Brazilian football referee

José de Assis Aragão (born 5 October 1939), is a Brazilian former football referee.

==Referee career==

A referee linked to the São Paulo Football Federation, Aragão refereed from 1970 to 1991, being an international referee from 1981 to 1980. He refereed some Campeonato Brasileiro Série A finals, the most notable being the 1986 between São Paulo FC and Guarani FC.

===UFO sighting===

On 6 March 1982, Aragão was one of the witnesses to the sighting of a UFO over the Morenão stadium in Campo Grande, where Operário FC and CR Vasco da Gama were playing. Even years after the event, Aragão claims to have seen a very strong light over the stadium, which remained still for more than 30 minutes.

===Goal scored===

On 9 October 1983, another unusual event involved Aragão, this time in a Campeonato Paulista match between SE Palmeiras and Santos FC. Aragão, who was positioned close to the goal line, scored a goal, after a corner taken by Jorginho Putinatti bounced off him and went into the goal defended by goalkeeper Marolla. The goal was valid and attributed to Jorginho, since according to the rules at the time, the referee was a neutral element.

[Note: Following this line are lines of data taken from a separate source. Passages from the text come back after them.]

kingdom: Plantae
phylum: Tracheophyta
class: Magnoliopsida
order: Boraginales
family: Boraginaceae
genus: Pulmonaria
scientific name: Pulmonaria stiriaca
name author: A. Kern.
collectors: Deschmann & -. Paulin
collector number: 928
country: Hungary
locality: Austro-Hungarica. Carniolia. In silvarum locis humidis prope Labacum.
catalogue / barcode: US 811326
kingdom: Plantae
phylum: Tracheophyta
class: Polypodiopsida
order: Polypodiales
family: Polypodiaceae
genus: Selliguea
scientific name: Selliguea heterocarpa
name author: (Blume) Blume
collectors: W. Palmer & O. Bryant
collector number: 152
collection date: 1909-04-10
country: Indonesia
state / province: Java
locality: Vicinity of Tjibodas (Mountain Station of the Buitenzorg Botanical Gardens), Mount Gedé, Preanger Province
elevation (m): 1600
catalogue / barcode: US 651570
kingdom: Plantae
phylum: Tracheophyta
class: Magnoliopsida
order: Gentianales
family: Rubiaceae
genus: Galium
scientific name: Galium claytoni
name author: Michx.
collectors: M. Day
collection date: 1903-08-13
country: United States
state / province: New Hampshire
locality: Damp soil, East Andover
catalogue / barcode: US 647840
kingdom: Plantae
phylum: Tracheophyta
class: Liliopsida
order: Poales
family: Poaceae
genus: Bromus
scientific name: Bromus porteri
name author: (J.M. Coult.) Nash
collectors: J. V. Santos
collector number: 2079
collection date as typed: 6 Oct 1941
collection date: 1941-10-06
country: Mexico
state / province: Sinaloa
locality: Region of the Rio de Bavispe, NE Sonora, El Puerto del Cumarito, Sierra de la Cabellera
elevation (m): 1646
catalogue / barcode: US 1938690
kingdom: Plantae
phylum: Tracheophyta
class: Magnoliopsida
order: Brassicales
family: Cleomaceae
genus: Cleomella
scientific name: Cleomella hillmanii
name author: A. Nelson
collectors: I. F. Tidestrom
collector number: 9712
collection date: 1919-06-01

As time passed, the referee began to take the event as a joke, saying that he was a supporter of SE Palmeiras and scored the goal on purpose, a fact that was clearly untrue.

==Another functions in sports==

José Assis de Aragão had a short career as a manager in the early 1990s, and managed the teams Nacional-SP, Serra Negra EC and São José EC. He was also president of the São Paulo council of referees and the National Sports Council in Brazil (CNE).